Existe algum fator que impeça a criança de tomar vacina? Dependendo da vacina, sim. Por exemplo, não devem ser vacinadas crianças que têm comorbidade específica (ocorrência de duas ou mais doenças ao mesmo tempo), imunodeficiência, portadoras de HIV, pacientes que tenham recebido transplante de órgãos ou de medula e indivíduos que sofram com doença renal crônica. Apesar de ser um procedimento seguro, sempre colocamos na balança os riscos e os benefícios. Se o risco da vacina for maior que os benefícios, ela não deve ser aplicada. O médico que acompanha a criança deve ser sempre consultado para uma orientação mais específica e segura.

Para quais reações deve-se ligar o alerta de que algo deu errado? Placas ou pintas no corpo até 24 horas depois a vacinação, convulsão com ou sem febre e alguma dificuldade motora. Nesses casos, a criança deve ser encaminhada ao serviço de emergência e/ou ao médico pediatra o mais rápido possível.

As reações às vacinas são menos prejudiciais se comparadas aos efeitos da doença em uma criança não imunizada? Seguramente. E os pais/responsáveis têm que compreender que algumas doenças são graves e não dependem das condições clínicas das crianças. Ou seja, não é válido o argumento de que crianças saudáveis e bem nutridas estão imunes a doenças e não precisando ser vacinadas. Já tivemos casos em que mães que tinham essa filosofia [de não vacinar] mudaram de ideia uma vez que os filhos estavam na UTI com doenças que poderiam ser evitadas com a vacinação.

Qual o melhor período do dia para vacinar as crianças? Do ponto de vista prático, o ideal seria pela manhã, pois, assim, teria o dia inteiro para observar a criança. De noite, todos estão dormindo. Mas não é um procedimento que exija o acompanhamento dos pais o dia todo, pois, geralmente, as crianças ficam bem.

Criança doente pode tomar vacina? Não é indicado quando a criança está com febre. Em caso de dúvida, recomendamos sempre que o pediatra seja consultado. 

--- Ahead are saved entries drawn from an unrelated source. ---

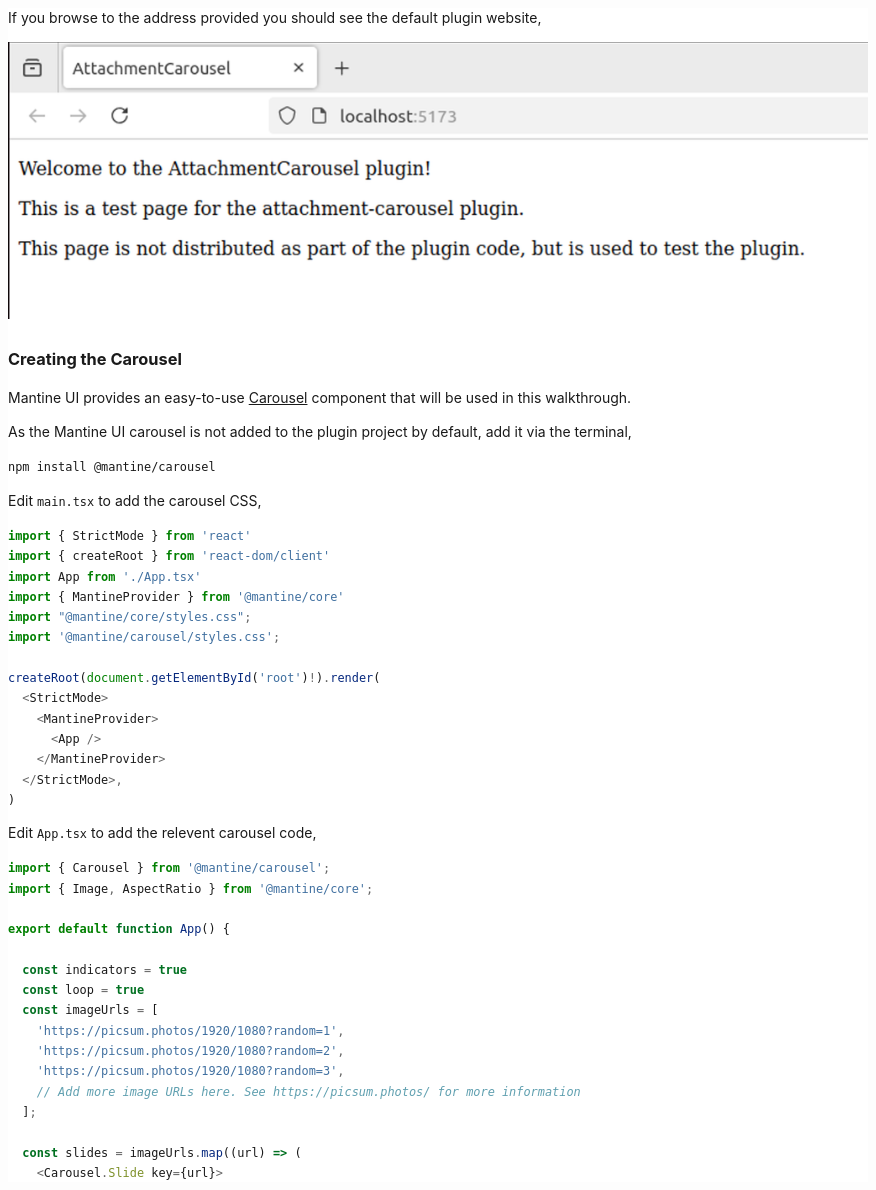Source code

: If you browse to the address provided you should see the default plugin website,

![Vite website screenshot](../../assets/images/plugin/plugin_vite_dev_site.png "Vite website screenshot")


### Creating the Carousel

Mantine UI provides an easy-to-use [Carousel](https://mantine.dev/x/carousel/) component that will be used in this walkthrough.

As the Mantine UI carousel is not added to the plugin project by default, add it via the terminal,

``` Bash
npm install @mantine/carousel
```

Edit `main.tsx` to add the carousel CSS,

``` TypeScript
import { StrictMode } from 'react'
import { createRoot } from 'react-dom/client'
import App from './App.tsx'
import { MantineProvider } from '@mantine/core'
import "@mantine/core/styles.css";
import '@mantine/carousel/styles.css';

createRoot(document.getElementById('root')!).render(
  <StrictMode>
    <MantineProvider>
      <App />
    </MantineProvider>
  </StrictMode>,
)
```

Edit `App.tsx` to add the relevent carousel code,

``` TypeScript
import { Carousel } from '@mantine/carousel';
import { Image, AspectRatio } from '@mantine/core';

export default function App() {

  const indicators = true
  const loop = true
  const imageUrls = [
    'https://picsum.photos/1920/1080?random=1',
    'https://picsum.photos/1920/1080?random=2',
    'https://picsum.photos/1920/1080?random=3',
    // Add more image URLs here. See https://picsum.photos/ for more information
  ];

  const slides = imageUrls.map((url) => (
    <Carousel.Slide key={url}>
```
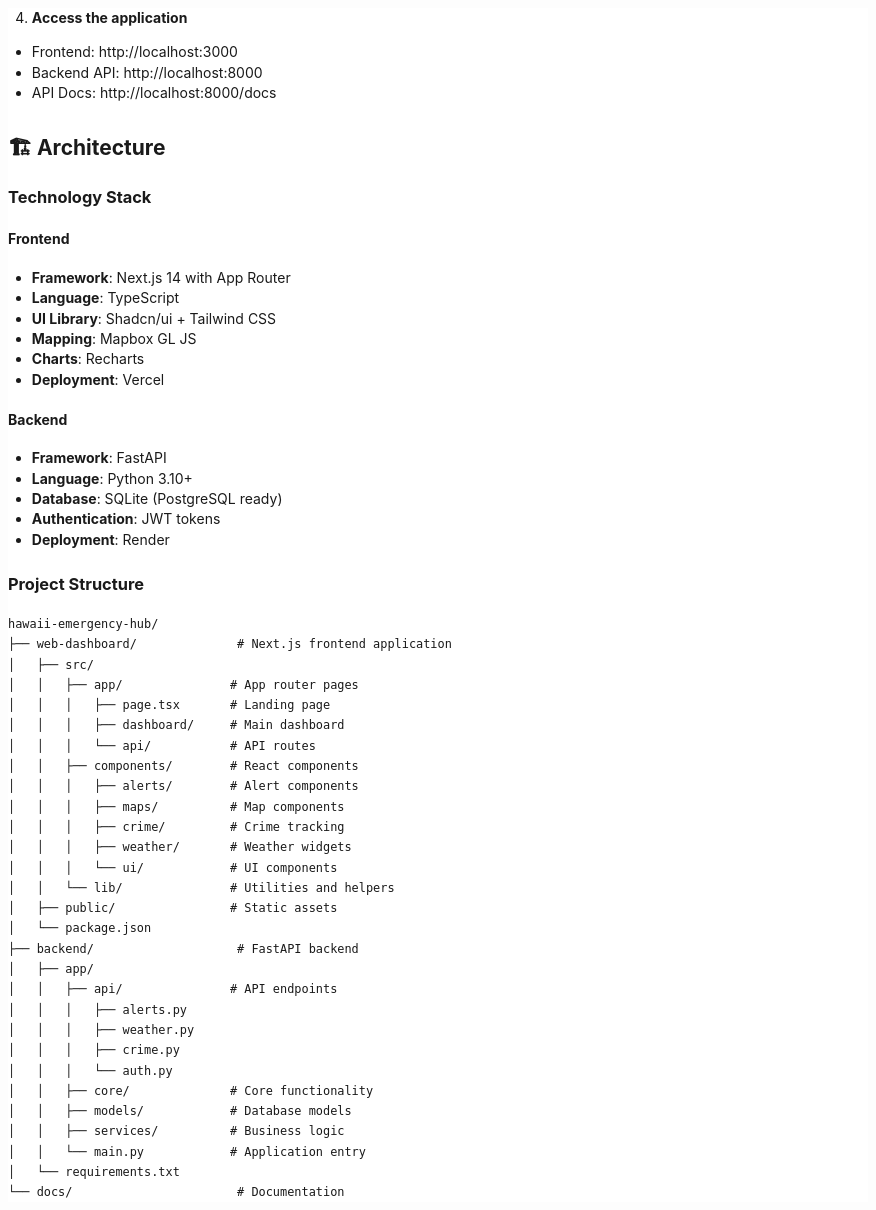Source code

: 4. **Access the application**
- Frontend: http://localhost:3000
- Backend API: http://localhost:8000
- API Docs: http://localhost:8000/docs

## 🏗️ Architecture

### Technology Stack

#### Frontend
- **Framework**: Next.js 14 with App Router
- **Language**: TypeScript
- **UI Library**: Shadcn/ui + Tailwind CSS
- **Mapping**: Mapbox GL JS
- **Charts**: Recharts
- **Deployment**: Vercel

#### Backend
- **Framework**: FastAPI
- **Language**: Python 3.10+
- **Database**: SQLite (PostgreSQL ready)
- **Authentication**: JWT tokens
- **Deployment**: Render

### Project Structure
```
hawaii-emergency-hub/
├── web-dashboard/              # Next.js frontend application
│   ├── src/
│   │   ├── app/               # App router pages
│   │   │   ├── page.tsx       # Landing page
│   │   │   ├── dashboard/     # Main dashboard
│   │   │   └── api/           # API routes
│   │   ├── components/        # React components
│   │   │   ├── alerts/        # Alert components
│   │   │   ├── maps/          # Map components
│   │   │   ├── crime/         # Crime tracking
│   │   │   ├── weather/       # Weather widgets
│   │   │   └── ui/            # UI components
│   │   └── lib/               # Utilities and helpers
│   ├── public/                # Static assets
│   └── package.json
├── backend/                    # FastAPI backend
│   ├── app/
│   │   ├── api/               # API endpoints
│   │   │   ├── alerts.py
│   │   │   ├── weather.py
│   │   │   ├── crime.py
│   │   │   └── auth.py
│   │   ├── core/              # Core functionality
│   │   ├── models/            # Database models
│   │   ├── services/          # Business logic
│   │   └── main.py            # Application entry
│   └── requirements.txt
└── docs/                       # Documentation
```
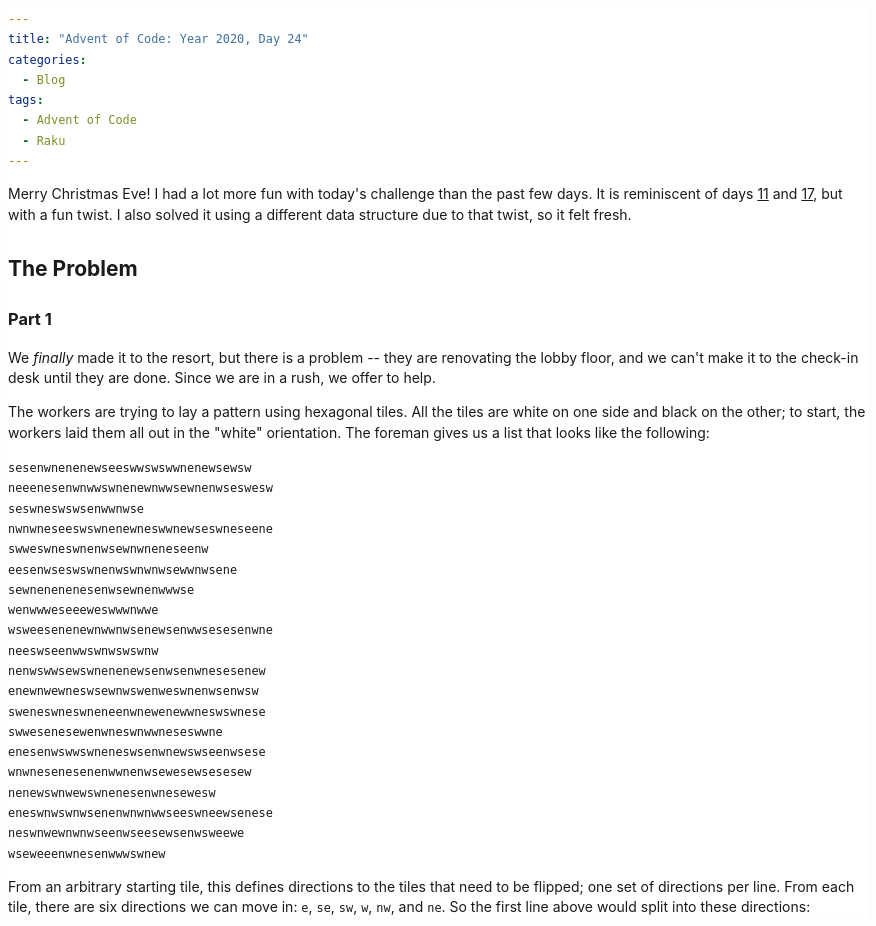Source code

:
 ```yaml
---
title: "Advent of Code: Year 2020, Day 24"
categories:
  - Blog
tags:
  - Advent of Code
  - Raku
---
```

Merry Christmas Eve! I had a lot more fun with today's challenge than the past few days. It is reminiscent of days [11](https://aaronreidsmith.github.io/blog/advent-of-code-year-2020-day-11/) and [17](https://aaronreidsmith.github.io/blog/advent-of-code-year-2020-day-17/), but with a fun twist. I also solved it using a different data structure due to that twist, so it felt fresh.

## The Problem

### Part 1

We _finally_ made it to the resort, but there is a problem -- they are renovating the lobby floor, and we can't make it to the check-in desk until they are done. Since we are in a rush, we offer to help.

The workers are trying to lay a pattern using hexagonal tiles. All the tiles are white on one side and black on the other; to start, the workers laid them all out in the "white" orientation. The foreman gives us a list that looks like the following:

```
sesenwnenenewseeswwswswwnenewsewsw
neeenesenwnwwswnenewnwwsewnenwseswesw
seswneswswsenwwnwse
nwnwneseeswswnenewneswwnewseswneseene
swweswneswnenwsewnwneneseenw
eesenwseswswnenwswnwnwsewwnwsene
sewnenenenesenwsewnenwwwse
wenwwweseeeweswwwnwwe
wsweesenenewnwwnwsenewsenwwsesesenwne
neeswseenwwswnwswswnw
nenwswwsewswnenenewsenwsenwnesesenew
enewnwewneswsewnwswenweswnenwsenwsw
sweneswneswneneenwnewenewwneswswnese
swwesenesewenwneswnwwneseswwne
enesenwswwswneneswsenwnewswseenwsese
wnwnesenesenenwwnenwsewesewsesesew
nenewswnwewswnenesenwnesewesw
eneswnwswnwsenenwnwnwwseeswneewsenese
neswnwewnwnwseenwseesewsenwsweewe
wseweeenwnesenwwwswnew
```

From an arbitrary starting tile, this defines directions to the tiles that need to be flipped; one set of directions per line. From each tile, there are six directions we can move in: `e`, `se`, `sw`, `w`, `nw`, and `ne`. So the first line above would split into these directions:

Pode tomar mais de uma vacina em um dia? As que são programadas para serem juntas no calendário não têm interferência. Mas, existem outras com indicação de intervalo mínimo de aplicação, como a tríplice viral e a da febre amarela. Isso tudo é respeitado pelo esquema de vacinação pública, que tenta ao máximo simplificar as vacinações, diminuindo as chances de falha de cobertura e o número de visitas da criança nos postos.